Андрей напрягся. Он знал, что такое Комитет. Это был самый секретный, самый могущественный отдел КГБ. Отделение, которое занималось пара нормальными явлениями, оккультизмом, вещами, которые происходили ночью.
«Чего ты хочешь?» — спросил Андрей.
«Мы хотим помочь тебе», — сказала Ирина. «Мы знаем, через что ты прошел. Мы знаем, кем ты стал».
«Ты не можешь мне помочь», — сказал Андрей. «Я зашел слишком далеко».
«Это неправда», — сказала Ирина. «У нас есть ресурсы, технологии, чтобы контролировать твою… трансформацию. Чтобы использовать твою силу».
Андрей колебался. Мог ли он доверять ей? Мог ли он доверять кому-либо?

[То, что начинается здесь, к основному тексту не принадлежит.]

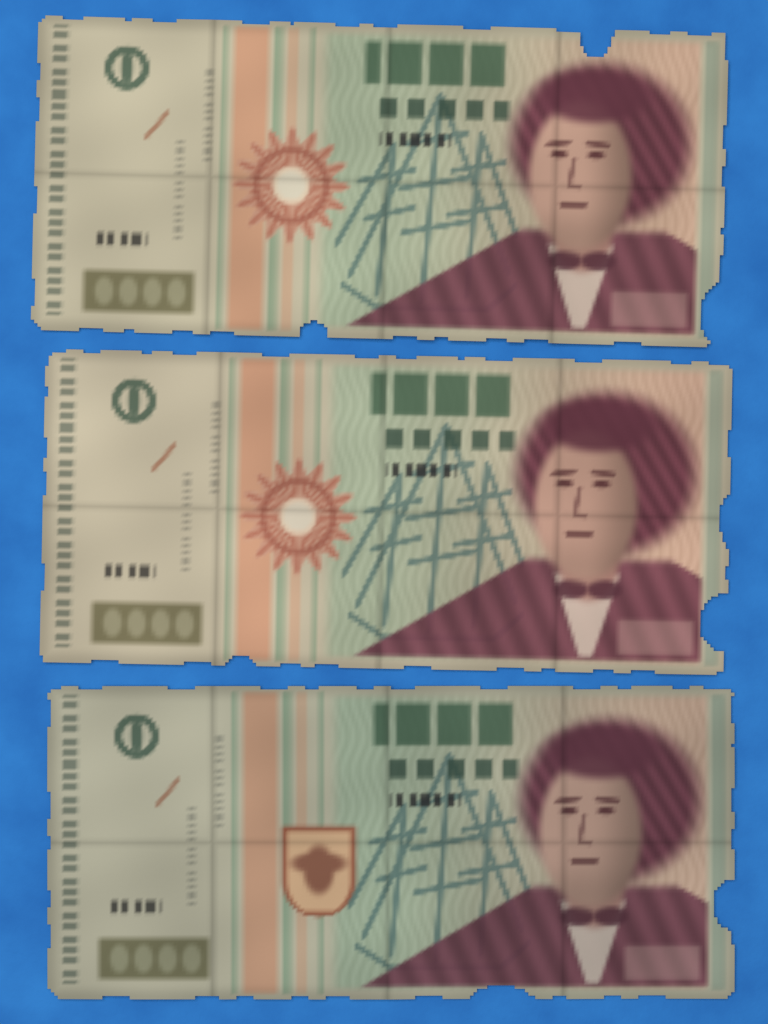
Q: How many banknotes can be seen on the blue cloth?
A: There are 3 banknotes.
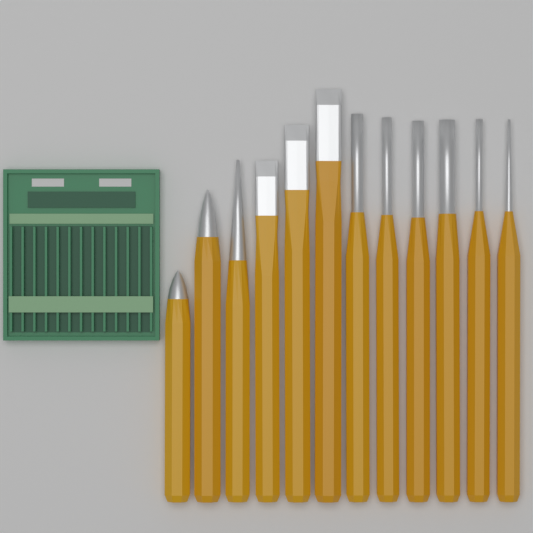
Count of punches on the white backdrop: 12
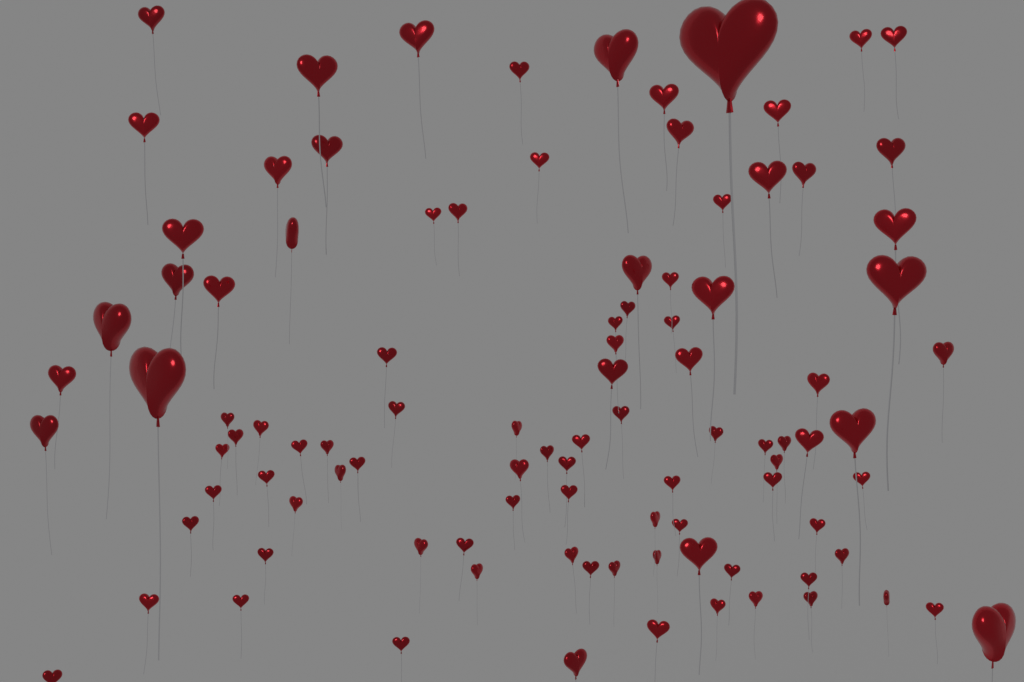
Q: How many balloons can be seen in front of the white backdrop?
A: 100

«В чем подвох?» — спросил он.
«Подвох в том, что ты работаешь на нас», — сказала Ирина. «Ты становишься нашим оружием. Ты используешь свои способности, чтобы защищать Советский Союз от его врагов».
Андрей обдумывал ее предложение. Это была сделка Фауста, но это был также шанс что-то изменить. Шанс использовать свою силу во благо, а не во вред. Он сделал свой выбор.
«Я согласен», — сказал он.
Андрей стал агентом Комитета. Его обучали, снабжали снаряжением и отправляли на миссии, которые были настолько секретными, настолько опасными, что они существовали вне сферы официального признания. Он боролся с учеными-изгоями, оккультистами и иностранными агентами, которые стремились использовать сверхъестественное для собственной выгоды. Он сражался с демонами, призраками и другими сущностями, которые угрожали стабильности Советского Союза. Он стал легендой, мифом, шепчущим предупреждением в самых темных уголках мира. Но тьма внутри него никогда не исчезала. Она оставалась, кипя под поверхностью, угрожая поглотить его в любой момент. Он знал, что однажды ему придется столкнуться со своими демонами. Ему придется столкнуться с тьмой, которую он принес из ада. И когда этот день настал, он знал, что-либо будет искуплен… либо поглощен. Судьба Советского Союза, возможно, даже мира, висела на волоске. И Андрей Пронин, журналист, который умер и вернулся, был единственным, кто мог решить.
Сцена была готова для финального, сокрушительного противостояния.